A demurrer may be sustained without leave to amend when there is no reasonable possibility that the defect can be cured by amendment. (Blank v. Kirwan, supra, 39 Cal.3d 311, 318.)  Courts generally allow at least one time to amend a complaint after sustaining a demurrer.  (McDonald v. Superior Court (1986) 180 Cal.App.3d 297, 303.) In assessing whether leave to amend should be granted, the burden is on the complainant to show a reasonable likelihood the petition can be amended to state a cause of action. (Goodman v.  Kennedy (1976) 18 Cal.3d 335, 348-349.) 

 

Given Petitioners’ argument concerning discretionary redevelopment plan project compliance review, the court is inclined to grant leave to amend. Any amendment may also address deficiencies with the issue of segmentation.

 

Petitioners shall address how they could amend to state a cause of action based on their claim related to SPR. From the court’s perspective and based on the court’s earlier discussion, the ability to amend to state a cause of action based on LAMC section 16.05 appears unlikely.

 

CONCLUSION 

 

City’s and Real Parties’ demurrers to the first and second causes of action are SUSTAINED WITH LEAVE TO AMEND.

 

 IT IS SO ORDERED. 

 

January 26, 2024                                                                                                                                                                                                                                                               ________________________________ 

Hon. Mitchell Beckloff  

Judge of the Superior Court 

 



[1] “Guidelines” refers to the regulations for the implementation of CEQA authorized by the Legislature (Pub. Resources Code, § 21083) and codified in title 14, section 15000 et seq. of the California Code of Regulations (14 Cal. Code Regs., § 15000 et seq.).

[2] “Total units” or “total dwelling units,” for purposes the State Density Bonus Law, is defined to “exclude[] a unit added by a density bonus awarded pursuant to this section or any local law granting a greater density bonus.” (Gov. Code, § 65915, subd. (o)(8)(A)(i).) 

[3] Real Parties and the City did not rely upon or submit a copy of the City’s Density Bonus Ordinance with their moving papers.
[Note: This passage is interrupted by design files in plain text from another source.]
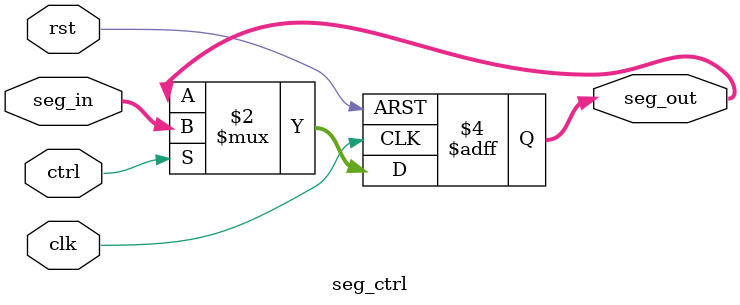
<source format=v>
module seg_ctrl(
input clk,
input rst,
input ctrl,
input  [15:0] seg_in,
output reg [15:0] seg_out
);
always@(posedge clk or posedge rst) begin
    if(rst)begin
        seg_out<=16'b0;
    end
    else if(ctrl)begin
        seg_out<=seg_in;
    end
end
endmodule
</source>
However, Petitioners submitted the Density Bonus Ordinance with their opposition and discussed its provisions at length. (See Opposition 10-11.) Also, language from the City’s Density Bonus Ordinance is similar to language in Government Code section 65915 and the City’s administrative guidance, discussed in the moving papers. (See RP RJN Exh. B, C.) Under these circumstances, the court exercises its discretion to consider the City’s reply arguments concerning the Density Bonus Ordinance. 

[4] Further, Petitioners’ restrictive interpretation of Government Code section 65915 seems contrary to the statute’s stated legislative purpose to promote the development of affordable housing.  (Friends of Lagoon Valley v. City of Vacaville (2007) 154 Cal.App.4th 807, 825. [“The entire aim of Section 65915 is to provide incentives to developers to construct housing for seniors and low income families.”])

[5] In reply, the City reports the “City’s Site Plan Review Ordinance was recently amended to make express provisions that the Bonus Density units are not to be counted in determining when Site Plan Review is required, . . . .” (City Reply 8:26-28.)

[6] Petitioner’s lawsuit challenging approval of the 102-unit development is now pending before the California Supreme Court pursuant to Real Parties’ petition for review. (RP RJN Exh. J.)